La guerre psychologique qu'a menée l'enquêteur Daniel Prieur lors du deuxième interrogatoire de Richard Bain, deux jours après l'attentat du 4 septembre 2012 au Métropolis, s'est conclue par l'effondrement au sol de ce dernier.

Richard Bain subit son procès pour le meurtre du technicien de scène Denis Blanchette, ainsi que pour tentative de meurtre à l'endroit de 14 autres personnes, notamment, lors du rassemblement de victoire électorale du Parti québécois.

Les jurés, qui avaient vu la veille la première partie de la vidéo de l'interrogatoire du 6 septembre 2012, ont complété mercredi le visionnement avant que l'accusé ne revienne à la barre dans le cadre de son témoignage en défense.

Ils ont vu Bain invoquer son droit de refuser de répondre puis cesser complètement de parler ou même de regarder le policier durant plus de deux heures, prenant souvent sa tête à deux mains et sanglotant par moments.

L'enquêteur est cependant revenu à la charge sans relâche, lui demandant s'il avait des motivations politiques, s'il était à la recherche de célébrité, invoquant souvent la petite fille de 4 ans de Denis Blanchette qui avait perdu son père.

Il n'a réussi à faire réagir Richard Bain qu'une seule fois, celui-ci laissant échapper «Thank God» (Dieu merci), lorsque le policier, qui repassait la séquence des événements, a rappelé que l'arme s'était enrayée avant de pouvoir faire d'autres victimes.

Absence de remords

L'enquêteur lui a reproché à plusieurs reprises son absence de remords et a fait appel à son sens des valeurs et à sa foi pour tenter de le faire parler.

Vers la fin de l'interrogatoire de quatre heures, Richard Bain s'est plaint de douleurs à la poitrine, a réclamé une ambulance et s'est finalement effondré au sol à côté de sa chaise où il est demeuré de longues minutes.

Le policier et un collègue l'ont toutefois relevé pour l'emmener devant le tribunal où il devait comparaître, répétant à quelques reprises qu'il avait été examiné par les médecins la veille et qu'il ne souffrait d'aucun malaise.

«Ton avocat a dit de ne pas parler.
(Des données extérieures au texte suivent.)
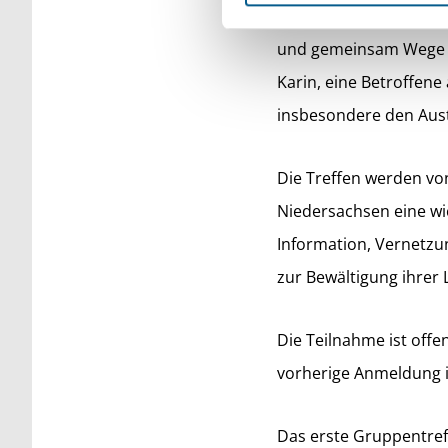
gegenseitige Unterstüt
und gemeinsam Wege e
Karin, eine Betroffen
insbesondere den Aus
Die Treffen werden von 
Niedersachsen eine wic
Information, Vernetzu
zur Bewältigung ihrer
Die Teilnahme ist offe
vorherige Anmeldung ist
Das erste Gruppentref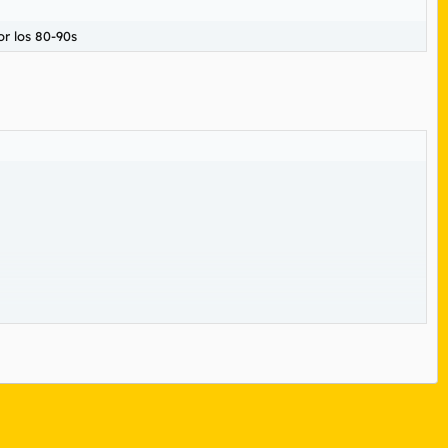
or los 80-90s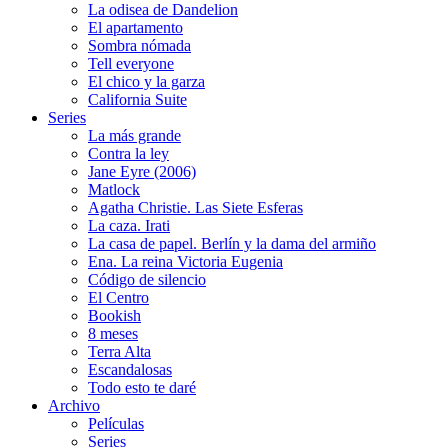
La odisea de Dandelion
El apartamento
Sombra nómada
Tell everyone
El chico y la garza
California Suite
Series
La más grande
Contra la ley
Jane Eyre (2006)
Matlock
Agatha Christie. Las Siete Esferas
La caza. Irati
La casa de papel. Berlín y la dama del armiño
Ena. La reina Victoria Eugenia
Código de silencio
El Centro
Bookish
8 meses
Terra Alta
Escandalosas
Todo esto te daré
Archivo
Películas
Series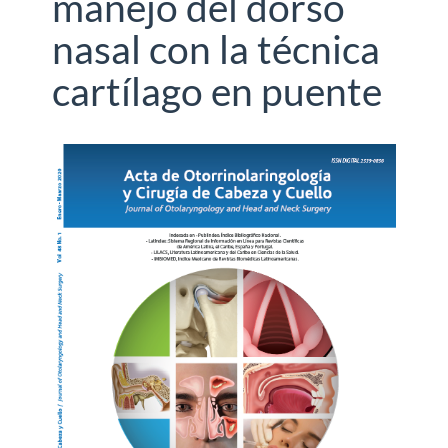
manejo del dorso
nasal con la técnica
cartílago en puente
Barra
lateral
del
artículo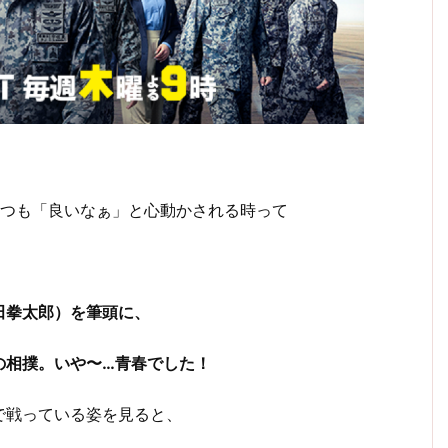
いつも「良いなぁ」と心動かされる時って
田拳太郎）を筆頭に、
の相撲。いや〜…青春でした！
で戦っている姿を見ると、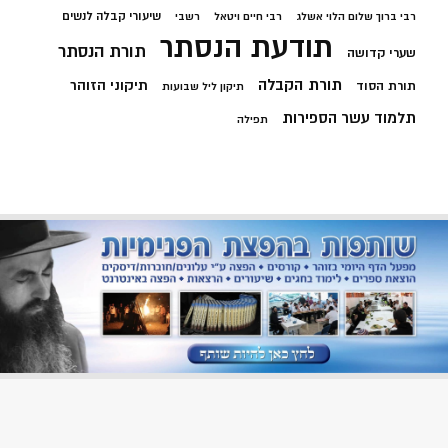
שיעורי קבלה לנשים
רבי ברוך שלום הלוי אשלג
רבי חיים ויטאל
רשבי
תודעת הנסתר
תורת הנסתר
שערי קדושה
תורת הקבלה
תיקוני הזוהר
תורת הסוד
תיקון ליל שבועות
תלמוד עשר הספירות
תפילה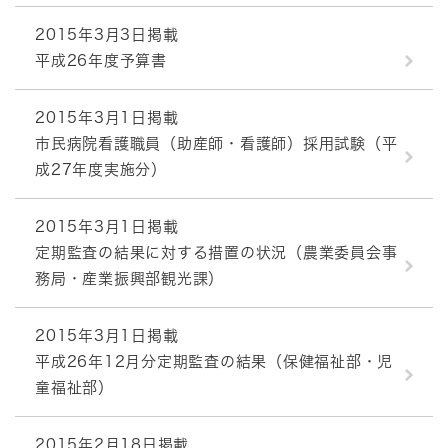
2015年3月3日掲載
平成26年度予算書
2015年3月1日掲載
市民病院看護職員（助産師・看護師）採用試験（平
成27年度実施分）
2015年3月1日掲載
定期監査の結果に対する措置の状況（農業委員会事
務局・産業振興部観光課）
2015年3月1日掲載
平成26年12月分定期監査の結果（保健福祉部・児
童福祉部）
2015年2月18日掲載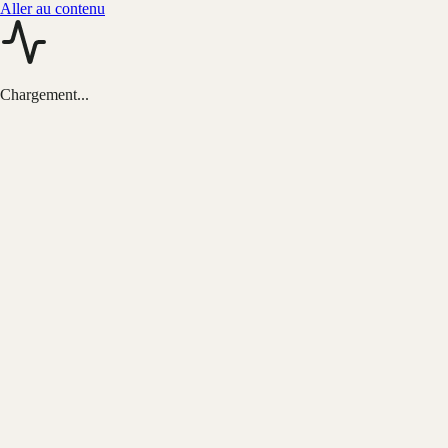
Aller au contenu
Chargement...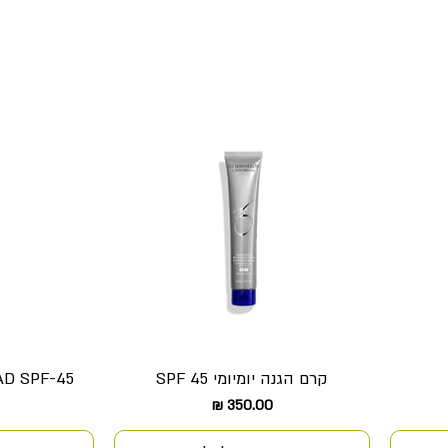
קרם הגנה יומיומי SPF 45
D SPF-45
תצוגה מהירה
ת
מחיר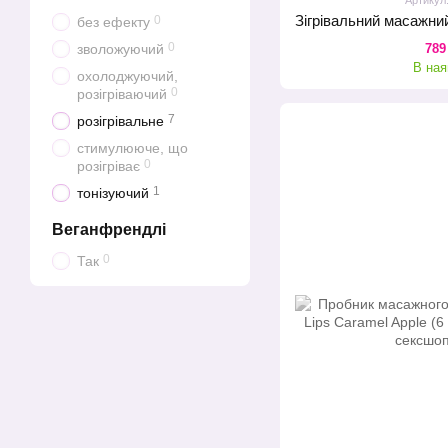
0
без ефекту
0
789
зволожуючий
В ная
охолоджуючий,
0
розігріваючий
7
розігрівальне
стимулююче, що
0
розігріває
1
тонізуючий
Веганфрендлі
0
Так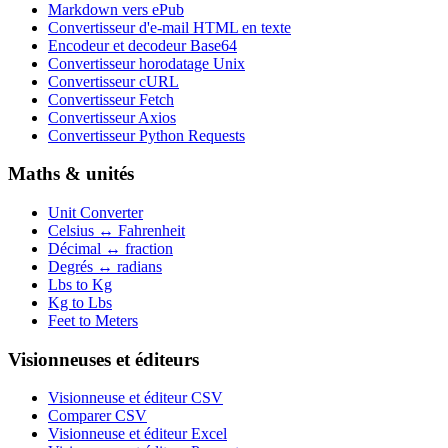
Markdown vers ePub
Convertisseur d'e-mail HTML en texte
Encodeur et decodeur Base64
Convertisseur horodatage Unix
Convertisseur cURL
Convertisseur Fetch
Convertisseur Axios
Convertisseur Python Requests
Maths & unités
Unit Converter
Celsius ↔ Fahrenheit
Décimal ↔ fraction
Degrés ↔ radians
Lbs to Kg
Kg to Lbs
Feet to Meters
Visionneuses et éditeurs
Visionneuse et éditeur CSV
Comparer CSV
Visionneuse et éditeur Excel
Il ne t'a pas dit de faire le mort», a finalement dit l'un d'eux, exaspéré.

Après le visionnement de la vidéo, mercredi, Richard Bain est revenu à la barre des témoins où il a dit ne se souvenir que partiellement de cet interrogatoire et de la visite qu'il avait faite à l'hôpital Royal Victoria.

Il a dit au jury qu'il avait cru qu'il allait mourir lorsqu'il avait ressenti la douleur à la poitrine et a soutenu avoir dit au policier que sa perception était fausse et qu'il avait bel et bien des remords.

Quant à son comportement agressif, constaté à plusieurs reprises dans les jours suivant son arrestation, il a témoigné disant que c'était imputable à un antidépresseur puisque, en temps normal, il s'est défini comme un type «de bonne humeur, un farceur qui fait le clown dans les soirées».

À la pause du midi, l'avocat de Richard Bain, Alan Guttman, s'est interrogé à la lumière de cette vidéo sur la valeur du droit constitutionnel au silence.

«C'est presque de la cruauté mentale. [...] Peut-être qu'un jour la Cour suprême va se pencher sur ça, mais pour le moment la police a le droit de faire ça», a-t-il déploré.

Me Guttman, qui a déjà fait part de son intention de plaider la non-responsabilité criminelle pour cause de trouble mental, a précisé avoir demandé la mise en preuve de la vidéo afin de montrer l'état mental dans lequel son client se trouvait.

En après-midi, l'avocat a présenté entre autres deux enregistrements faits par Richard Bain depuis la prison et diffusés en avril 2013 sur sa page Facebook, où il affirme notamment s'être rendu au Métropolis «pour que [Pauline] Marois ne puisse faire son discours [de victoire électorale] et faire la fête».

La vidéo avait été préparée et mise en ligne par un dénommé Daniel Sweeny, apparemment introuvable aujourd'hui, qui avait très brièvement agi comme porte-parole de Richard Bain pour faire la promotion de la partition de Montréal du Québec, un discours qu'avait tenu Richard Bain lui-même lors d'une entrevue à la radio montréalaise CJAD le 19 septembre 2012.